Notes on processing time-resolved anisotropy data:
1. Convert SPC binary files to Savuka format:$ cd mydatadir
$ spc2bin-macro.csh
This will convert all Becker-Hickl binary files (.sdt) in the directory to Savuka y-format files. It will create two directories: savuka-binary and spc-binary – the latter has the raw data in case you want to go back to it – I never delete it. Savuka-binary has the files that Savuka can actually read and is going to be the working directory).
2. Make list files for sample, nata, blank etc.
$ cd ./savuka-binary # change to the directory with converted data.
$ ls -1 *.y > sample.dir
$ ls -1 *.y > nata.dir
$ ls -1 *.y > blank.dir
$ vi sample.dir (Get rid of the lines, i.e. filenames, that you don’t want to process)
$ vi nata.dir
$ vi blank.dir
3. Take a peek at the raw data to make sure things worked
$ mergeym (give sample.dir as input file, sample.merge.vxy as output)
This will take all of the data that you have converted and put them into one large Savuka file. This is useful because in Savuka you can quickly scan through (and overlay) hundreds of TCSPC decays to see if the data collection went smoothly. For anisotropy data, the order of the data is typically: vv,vh, vv,vh). Every fourth trace for a given sample should overlay with consideration given to power fluctuation, photobleaching etc. (Power is always logged, so you should check the power log).
4. Sum relevant data files:
$ sumym (give sample.dir as input, sample.sum.y as output)
5. Calculate g-factor from nata sum file by integrating and then dividing integral of vv by vh (i.e. sum(buffer1)/sum(buffer2)):
SA> int
SA> val 5 6 4096 4096
6. Normalize instrument response, make a copy and save as a separate file:
SA> clear –s 4096
SA> mr ir.y
SA> nor –sum 1 1 # Normalize IRF so that sum of all points equals unity
SA> cbf 1 1 # Make a copy since vertical and horizontal use same IRF (L-format)
SA> exp 0 # Use all of the data (expanded mode off)
SA> pl 1 2 1 4096 # Set Plot Limits for buffer 1 to 2 and points 1 to 4096)
SA> mw ir.norm.y # Write the data to binary file using “matrix write” command.
IMPORTANT: Note that Savuka will handle different instrument responses for the vertical and horizontal channels (e.g., T-format detection). In this case, you need to make sure that the order of data (buffers) and the point (TAC) range in the instrument response binary file (e.g., ir.y) is exactly the same as for the data.
7. Clear everything and read back the instrument response and the data and start fitting!
SA> mr –ir ir.norm.y # Matrix read reads the binary file. -ir switch is for IRF
SA> mr sample.sum.y # This reads the data, also in binary file.
SA> sd 3 # Sets the “stack depth” to 3.
# This will plot IRF with the data.
SA> dr 1 2 # Plot buffesr 1 and 2 (vv and vh data)
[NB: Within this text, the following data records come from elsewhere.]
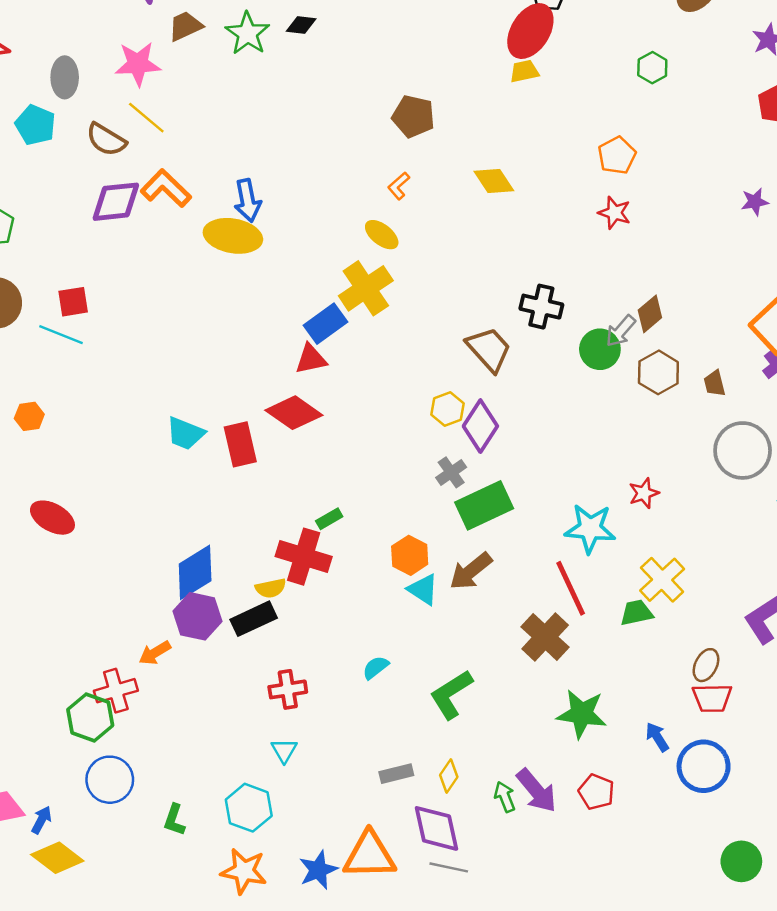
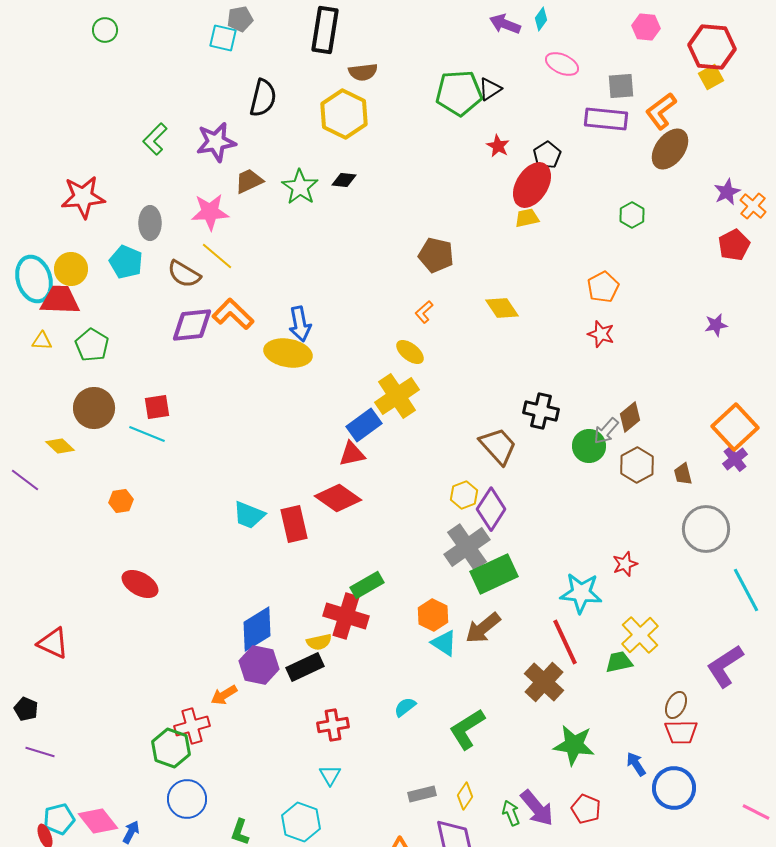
gray cross: (451, 472) -> (467, 547), size x1.8
green rectangle: (329, 519) -> (367, 585), size x1.5

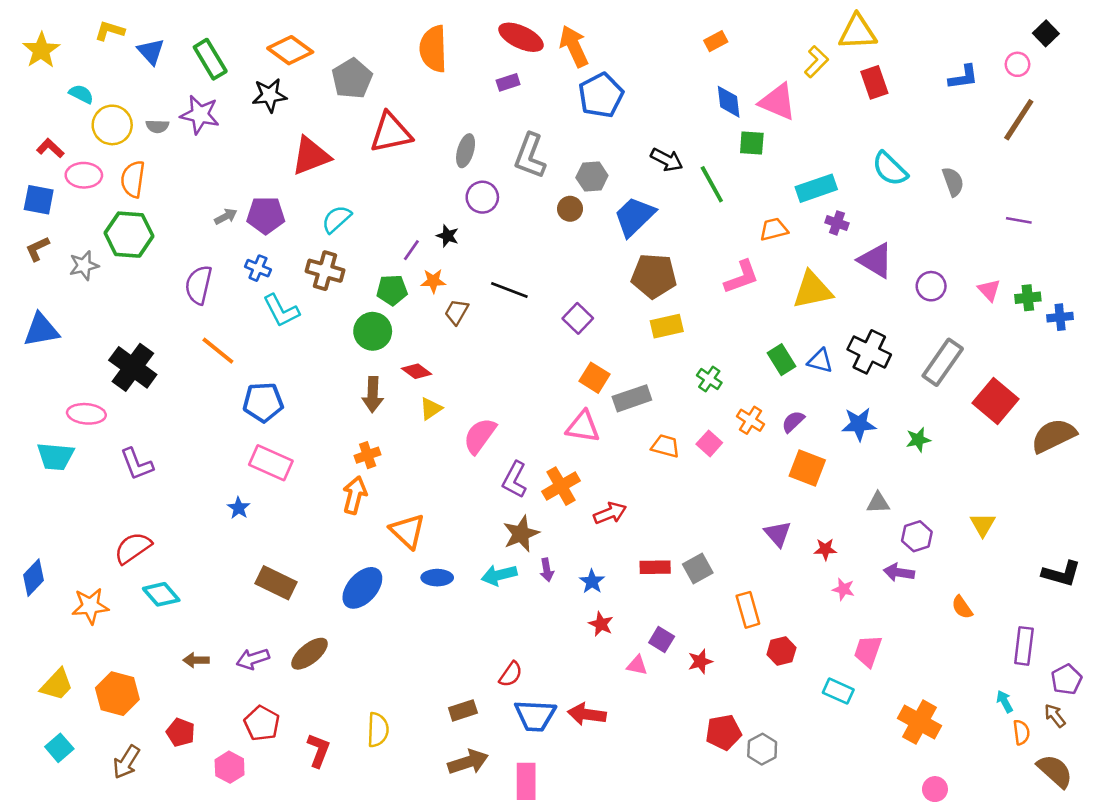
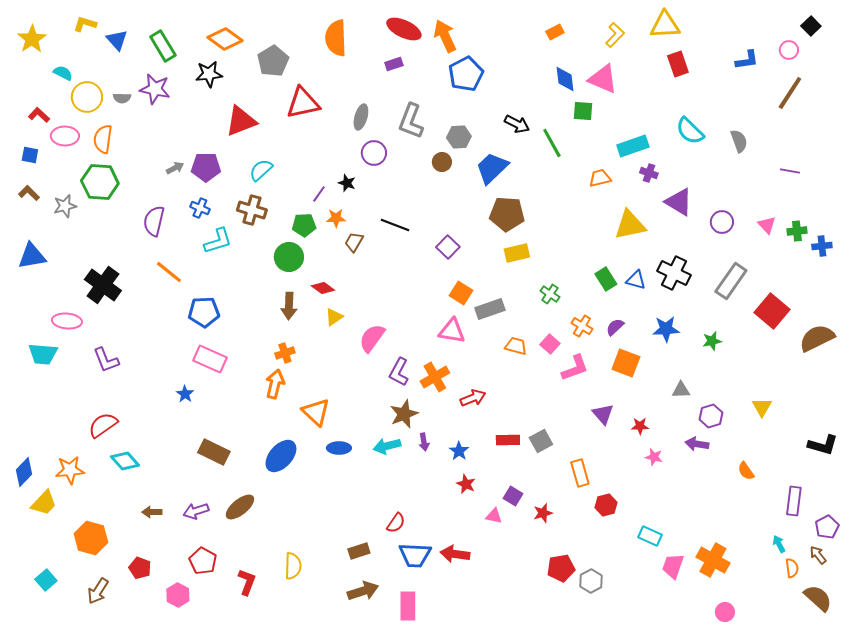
yellow L-shape: (816, 62) -> (615, 35), moved
blue square: (39, 200) -> (30, 155), size x0.7
brown L-shape: (37, 249) -> (29, 193), turned 70
pink L-shape: (742, 277) -> (575, 368), moved
cyan L-shape: (281, 311) -> (218, 241), turned -80
blue diamond: (34, 578) -> (24, 472), moved
pink trapezoid: (868, 651) -> (673, 566), moved
yellow trapezoid: (57, 685) -> (44, 503), moved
SA> ir 1 # turn on instrument response convolution
SA> clear 3 4
SA> rms –q –all # calculate std deviations of each data point (-q is for Poisson).
SA> mul 2 2 0.705 # if fun doesn’t have g-factor built in, multiply vh data by G.
SA> fun 20 20 0
Input guesses and look at the model and fit. To evaluate the quality of the fit, always look at the anisotropy decay using the ani command in Savuka.